▸ **Source material**:
<<<<

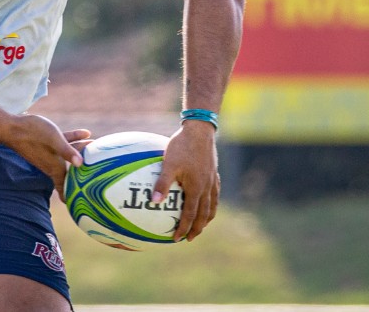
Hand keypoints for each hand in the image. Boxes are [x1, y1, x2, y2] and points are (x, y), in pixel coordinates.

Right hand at [3, 114, 90, 199]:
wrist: (12, 127)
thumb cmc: (32, 133)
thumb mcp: (53, 139)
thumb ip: (67, 151)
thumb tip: (81, 164)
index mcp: (54, 167)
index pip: (64, 189)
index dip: (72, 197)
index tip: (83, 203)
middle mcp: (52, 164)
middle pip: (71, 172)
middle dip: (85, 172)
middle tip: (100, 171)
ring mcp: (50, 154)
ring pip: (70, 156)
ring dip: (83, 153)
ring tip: (98, 149)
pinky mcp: (47, 144)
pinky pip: (64, 144)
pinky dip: (75, 140)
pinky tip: (86, 133)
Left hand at [151, 120, 219, 241]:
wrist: (200, 130)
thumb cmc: (182, 146)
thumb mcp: (168, 164)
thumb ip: (162, 183)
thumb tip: (153, 202)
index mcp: (196, 189)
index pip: (190, 215)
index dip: (184, 228)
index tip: (177, 238)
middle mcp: (207, 188)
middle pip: (204, 215)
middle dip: (197, 229)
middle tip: (189, 238)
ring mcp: (213, 180)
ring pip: (212, 205)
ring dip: (206, 218)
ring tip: (201, 225)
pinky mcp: (214, 172)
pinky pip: (215, 194)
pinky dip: (212, 203)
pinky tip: (207, 201)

>>>>

▸ **Task requirements**: The expected answer is a copy of every line in the entries that holds the word "middle".

▸ **Problem solution**:
middle mcp: (52, 164)
middle pip: (71, 172)
middle dip: (85, 172)
middle tip: (100, 171)
middle mcp: (207, 188)
middle pip: (204, 215)
middle dip: (197, 229)
middle tip: (189, 238)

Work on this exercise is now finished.